High magic is the stuff like wide-scale curses, magical plagues, long-lasting wards, the creation of powerful magical artifacts, powerful scrying, permanent magical traps, summonings of major planar entities, the building of extraplanar refuges and things like that.  These should take quite a long time to cast, proportionate to their impact, and also cost a significant amount of materials.  I like the concept of these falling under the Ritual feat in 4e because that meant that anybody of any class could conceivably cast and create these sorts of High Magic.  This meant that the master blacksmith could statistically be able to create a magical weapon without having any other magic connected to them and a bunch of cultists that have no other spell casters could summon a major demon.  The fiction of D&D has non-mages and non-clerics creating near-artifact level weapons and rangers summoning major Demons in an attempt to distract them for a few hours.
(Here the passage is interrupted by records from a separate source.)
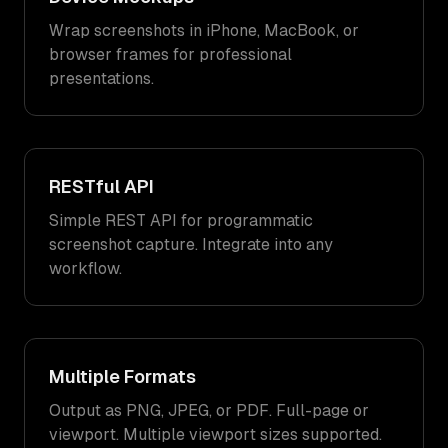
Wrap screenshots in iPhone, MacBook, or
browser frames for professional
presentations.
RESTful API
Simple REST API for programmatic
screenshot capture. Integrate into any
workflow.
Multiple Formats
Output as PNG, JPEG, or PDF. Full-page or
viewport. Multiple viewport sizes supported.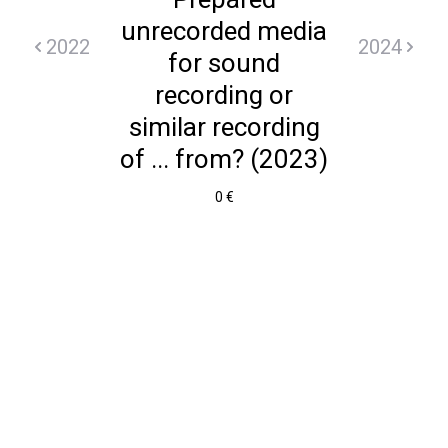
unrecorded media
2022
2024
for sound
recording or
similar recording
of ... from? (2023)
0 €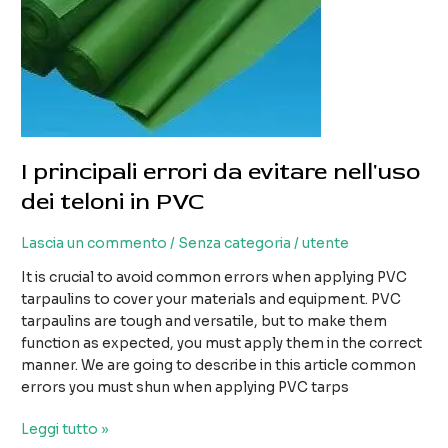
I principali errori da evitare nell'uso
dei teloni in PVC
Lascia un commento
/
Senza categoria
/
utente
It is crucial to avoid common errors when applying PVC
tarpaulins to cover your materials and equipment. PVC
tarpaulins are tough and versatile, but to make them
function as expected, you must apply them in the correct
manner. We are going to describe in this article common
errors you must shun when applying PVC tarps
I
Leggi tutto »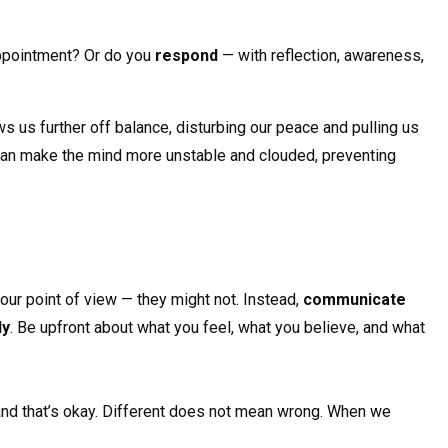
sappointment? Or do you
respond
— with reflection, awareness,
s us further off balance, disturbing our peace and pulling us
can make the mind more unstable and clouded, preventing
our point of view — they might not. Instead,
communicate
ly
. Be upfront about what you feel, what you believe, and what
 and that’s okay. Different does not mean wrong. When we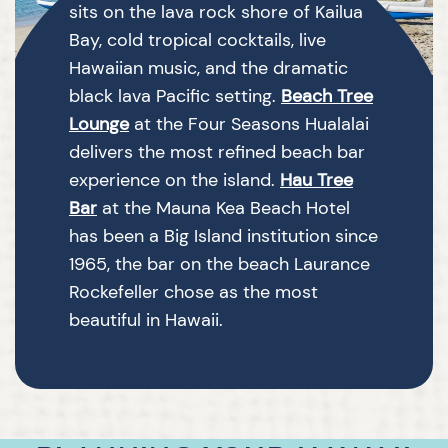
sits on the lava rock shore of Kailua
Bay, cold tropical cocktails, live
Hawaiian music, and the dramatic
black lava Pacific setting.
Beach Tree
Lounge
at the Four Seasons Hualalai
delivers the most refined beach bar
experience on the island.
Hau Tree
Bar
at the Mauna Kea Beach Hotel
has been a Big Island institution since
1965, the bar on the beach Laurance
Rockefeller chose as the most
beautiful in Hawaii.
High Magic should be difficult to acquire, cost a lot to cast and take a long time to cast.  These should be things that take a lot of research and or searching to find even one High Magic ritual. 
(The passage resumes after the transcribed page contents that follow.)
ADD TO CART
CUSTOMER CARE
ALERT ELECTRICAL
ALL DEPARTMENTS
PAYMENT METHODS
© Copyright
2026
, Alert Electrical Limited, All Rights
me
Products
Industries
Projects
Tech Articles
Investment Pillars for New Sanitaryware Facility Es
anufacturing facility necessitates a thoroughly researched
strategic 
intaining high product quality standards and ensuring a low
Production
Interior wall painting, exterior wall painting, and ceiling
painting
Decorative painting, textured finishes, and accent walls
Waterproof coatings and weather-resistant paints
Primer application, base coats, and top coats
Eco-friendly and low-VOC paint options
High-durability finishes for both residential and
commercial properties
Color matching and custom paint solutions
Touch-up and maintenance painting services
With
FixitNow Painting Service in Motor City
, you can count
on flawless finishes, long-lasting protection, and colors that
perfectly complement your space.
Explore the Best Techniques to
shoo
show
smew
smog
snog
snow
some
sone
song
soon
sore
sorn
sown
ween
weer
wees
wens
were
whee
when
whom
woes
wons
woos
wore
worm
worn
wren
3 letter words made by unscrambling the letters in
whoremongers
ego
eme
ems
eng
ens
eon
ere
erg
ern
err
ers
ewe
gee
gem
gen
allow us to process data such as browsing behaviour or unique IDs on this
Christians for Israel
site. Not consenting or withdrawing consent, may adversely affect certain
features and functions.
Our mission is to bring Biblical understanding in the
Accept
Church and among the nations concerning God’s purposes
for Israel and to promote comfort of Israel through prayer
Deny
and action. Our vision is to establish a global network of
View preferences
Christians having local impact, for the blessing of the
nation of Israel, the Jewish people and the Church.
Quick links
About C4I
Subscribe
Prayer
Which is a way of explaining why a guy who spends his entire time in a library or tower matches up as a threat for someone who's been traveling around collecting experience left, right and center.

Basically, the idea of ANYBODY of ANY class being able to use the High and Utility magics is a good one, with tactical magic being the province of caster classes.

Normalize attack methods.

This is another thing that 4e did right.  In 3.5 you have two sorts of attack: in one case the attacker rolls a die and tries to beat a defense or AC to hit the target; in the other case, the defender rolls a die to see if they defeat the attack. 
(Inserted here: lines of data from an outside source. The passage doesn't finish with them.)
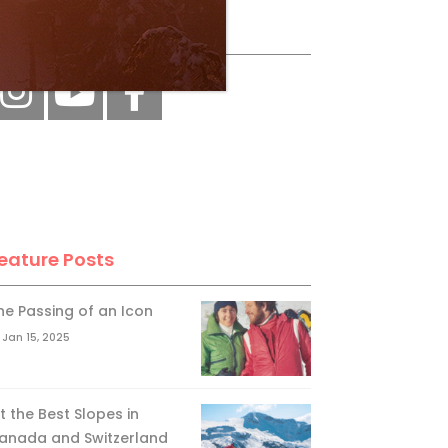
ollow Us
eature Posts
he Passing of an Icon
Jan 15, 2025
it the Best Slopes in
anada and Switzerland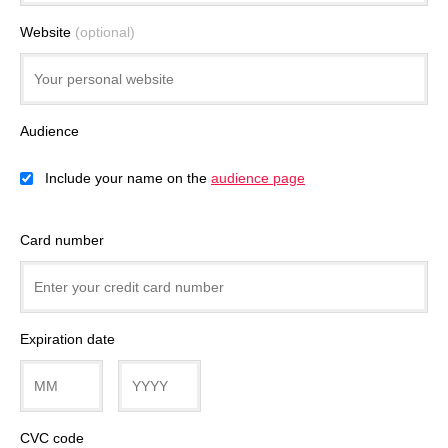
Website
(optional)
Audience
Include your name on the
audience page
Card number
Expiration date
CVC code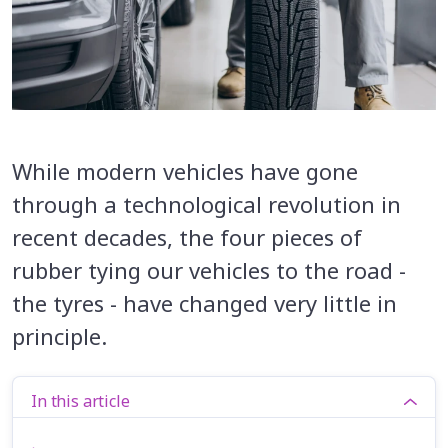
While modern vehicles have gone
through a technological revolution in
recent decades, the four pieces of
rubber tying our vehicles to the road -
the tyres - have changed very little in
principle.
In this article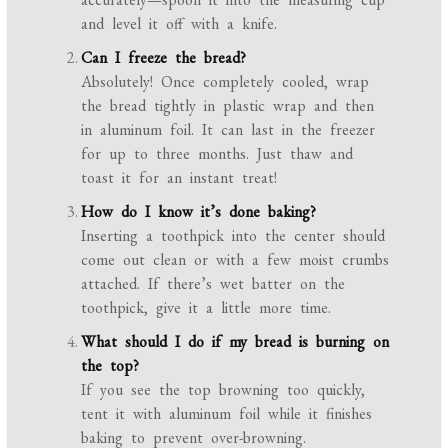
and level it off with a knife.
Can I freeze the bread?
Absolutely! Once completely cooled, wrap
the bread tightly in plastic wrap and then
in aluminum foil. It can last in the freezer
for up to three months. Just thaw and
toast it for an instant treat!
How do I know it’s done baking?
Inserting a toothpick into the center should
come out clean or with a few moist crumbs
attached. If there’s wet batter on the
toothpick, give it a little more time.
What should I do if my bread is burning on
the top?
If you see the top browning too quickly,
tent it with aluminum foil while it finishes
baking to prevent over-browning.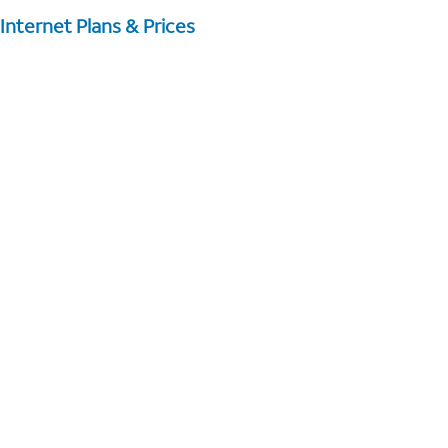
Internet Plans & Prices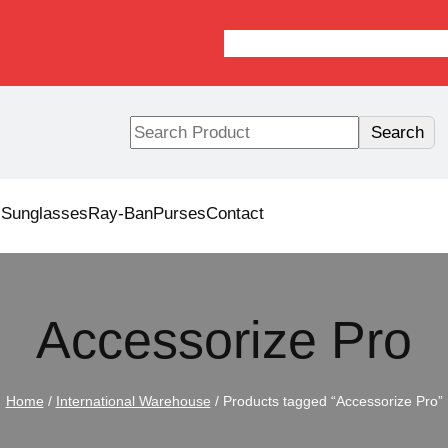
S
Search
e
a
r
s
Sunglasses
Ray-Ban
Purses
Contact
c
h
Accessorize Pro
Home
/
International Warehouse
/ Products tagged “Accessorize Pro”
In 4e, they normalized things so that the attacker made the roll in all cases.  Instead of having saving throws, they had defenses that the spellcaster had to beat.  Some spells targeted Reflex, others attacked Will, others attacked Fortitude.  This also allowed them to create attack styles with the non-casters for attacking these other defenses.

Dead Levels

This is one of the reasons that people multiclass, because the next level of their current class gives them nothing particularly exciting.  Pathfinder and 4e both addressed this issue.  Pathfinder did it better because they modified the existent system rather than reworking the system as a whole.

Skill Points are a poor system

I like the way 4e did it: skills were either trained or not.  Training in skills gave access to some abilities the untrained didn't have, also Trained skills had an extra +5 bonus to rolls.  Aside from that, however, skill rolls scaled with level and you didn't have to put any points into them.

Hit Points needs to be matched with a wound system

Making hit points represent morale, fatigue and the like similar to the way Lord of the Rings Online game defines it is a good idea.  In which case, wounds such as broken limbs or bleeding wounds would not be directly treatable by spell casters.  Death by hit points would be due to general shock, pain, mystical attacks and exhaustion rather than any specific injury.  Magic to heal the wounds would be in the High category and thus be rare, while many casters could heal the hit point damage.  People could suffer wounds that give them penalties and take days to recover from without being low on hit points and explain why suffering an injury is still a thing.

Alignment needs to die

Seriously.  Just.  End it.  Out of the alignment system come numerous headache inducing situations that could otherwise be avoided.  You can use different triggers for the holy/unholy anarchic/axiomatic weapons.